Local real estate experts said the sellers benefitted the most this year – only if they had found another place to live.

Unless there was a life event – downsizing, divorce, promotion, etc., Edwin Baloloy, a real estate specialist at Newport Beach-based Residential Agent, said most Orange County homeowners didn’t want to sell.

“They see how hard it is on the other side,” Baloloy said. “They are going to have to move somewhere else.”

Duffy said there was so much price appreciation across the board that it’s hard for people downsizing to sell and buy another lower-priced property.

“After capital gains taxes, Obamacare tax, and transaction fees, you can’t go buy something else, especially if they were going to stay in California,” Duffy said. “For a lot of people, it was stay where you’re at and remodel what you got.”

As the year went on, demand in the county had also dropped. Many prospective buyers, especially those who could work from home, fled inland to the Inland Empire or San Bernardino. Others discouraged from being on the losing end just gave up.

“It’s hard for first-time homebuyers who are using FHA loans to compete in this market,” said Abby Ronquillo, the owner of NetRealty, a real estate brokerage based in Corona. “They are losing to people that have more money for the down payment, to all-cash buyers and investors. They get their hopes up on finding and buying a dream home, only to get rejected. It takes an emotional toll on them. I tell them, we have to go somewhere else where they are not going to get rejected.”

Ronquillo represented several clients who lived in Orange County and moved out and have either bought a home or looking to buy in the Inland Empire.

But housing affordability isn’t just an Orange County problem. Unfortunately, Ronquillo said there are bidding wars for homes in Riverside, Lake Elsinore, and every county in Southern California.

“For me, I have to stay cool, calm and collected,” she said. “A lot of homebuyers are emotional, and I have to help them make a rational decision based on value, not on emotions.”

As the year comes to an end and 2022 arrives, real estate experts said people shouldn’t expect a housing downturn anytime soon.

On behalf of a client, Baloloy made an offer of $200,000 over the asking price for a home in Irvine last week.

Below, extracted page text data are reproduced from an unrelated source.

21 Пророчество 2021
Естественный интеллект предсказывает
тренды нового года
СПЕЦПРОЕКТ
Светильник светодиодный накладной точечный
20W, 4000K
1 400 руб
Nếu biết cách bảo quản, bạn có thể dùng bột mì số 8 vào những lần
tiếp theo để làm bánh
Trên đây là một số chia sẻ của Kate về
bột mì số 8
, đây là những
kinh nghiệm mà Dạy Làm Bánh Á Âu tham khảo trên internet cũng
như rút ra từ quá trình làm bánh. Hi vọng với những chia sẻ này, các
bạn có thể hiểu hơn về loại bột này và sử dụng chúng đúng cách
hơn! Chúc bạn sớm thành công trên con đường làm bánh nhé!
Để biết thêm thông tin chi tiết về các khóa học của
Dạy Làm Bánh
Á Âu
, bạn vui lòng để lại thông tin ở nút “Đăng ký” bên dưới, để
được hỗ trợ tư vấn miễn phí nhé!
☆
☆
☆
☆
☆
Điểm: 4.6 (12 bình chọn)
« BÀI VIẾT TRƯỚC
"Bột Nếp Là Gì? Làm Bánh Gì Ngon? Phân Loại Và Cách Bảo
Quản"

Usually, the listing agent would immediately acknowledge the offer with that large sum above asking.

Baloloy didn’t hear back from the agent for days. 

“Irvine is like ground zero for bidding wars,” he said. 


Carr, the Tim Carr Group co-owner, said perhaps another Black Swan event could end the housing industry’s momentum. 

“I don’t think this market is going to cool down unless there’s a reason for it to cool down,” Carr said. “With inflation, the feds will probably raise interest rates this year, and people will back off. But no major catastrophes or events are happening on the horizon that will push us off the cliff. I think demand will calm down as money gets more expensive, and we’ll see a little bit of a cooling off.”

Ronquillo said she doesn’t see a real estate bubble bursting despite the potential of interest rates going up next year.

“There are still so many buyers in SoCal,” she said. “We’re not running out of buyers. If you’re waiting for a bubble, it’s not going to happen. There is so much scarcity, and the OC is beautiful. You’re close to everything – the food and beach, and that’ll never get old.”